===== Data extract
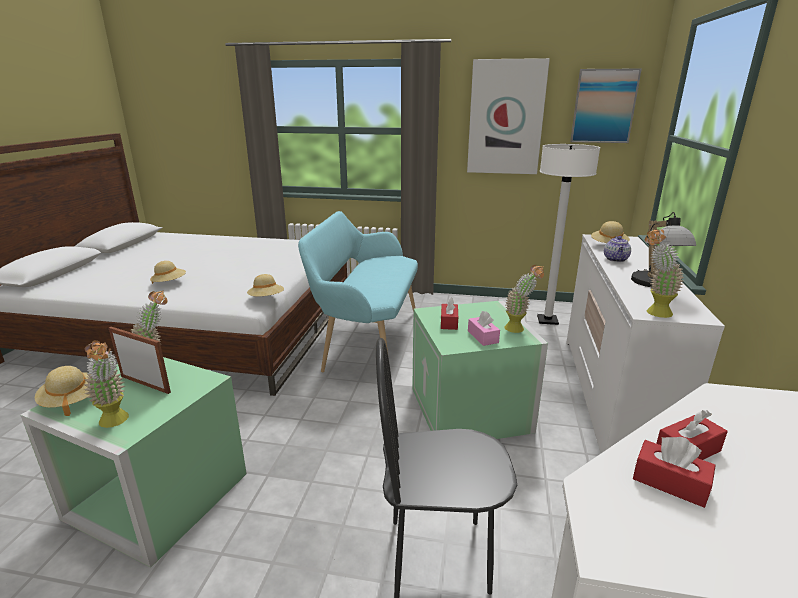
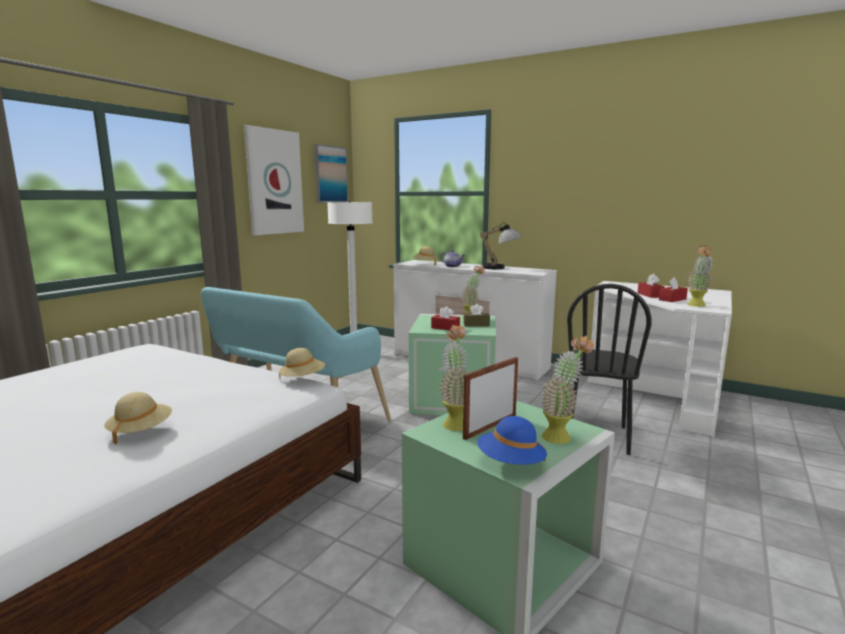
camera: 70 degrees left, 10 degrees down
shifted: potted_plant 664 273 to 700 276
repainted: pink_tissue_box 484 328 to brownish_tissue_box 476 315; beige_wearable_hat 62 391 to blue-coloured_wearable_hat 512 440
==========
• _What is required_
Write out the whole listing exactly. Pictures stay out.

• _Expected answer_
camera: 70 degrees left, 10 degrees down
shifted: potted_plant 664 273 to 700 276
repainted: pink_tissue_box 484 328 to brownish_tissue_box 476 315; beige_wearable_hat 62 391 to blue-coloured_wearable_hat 512 440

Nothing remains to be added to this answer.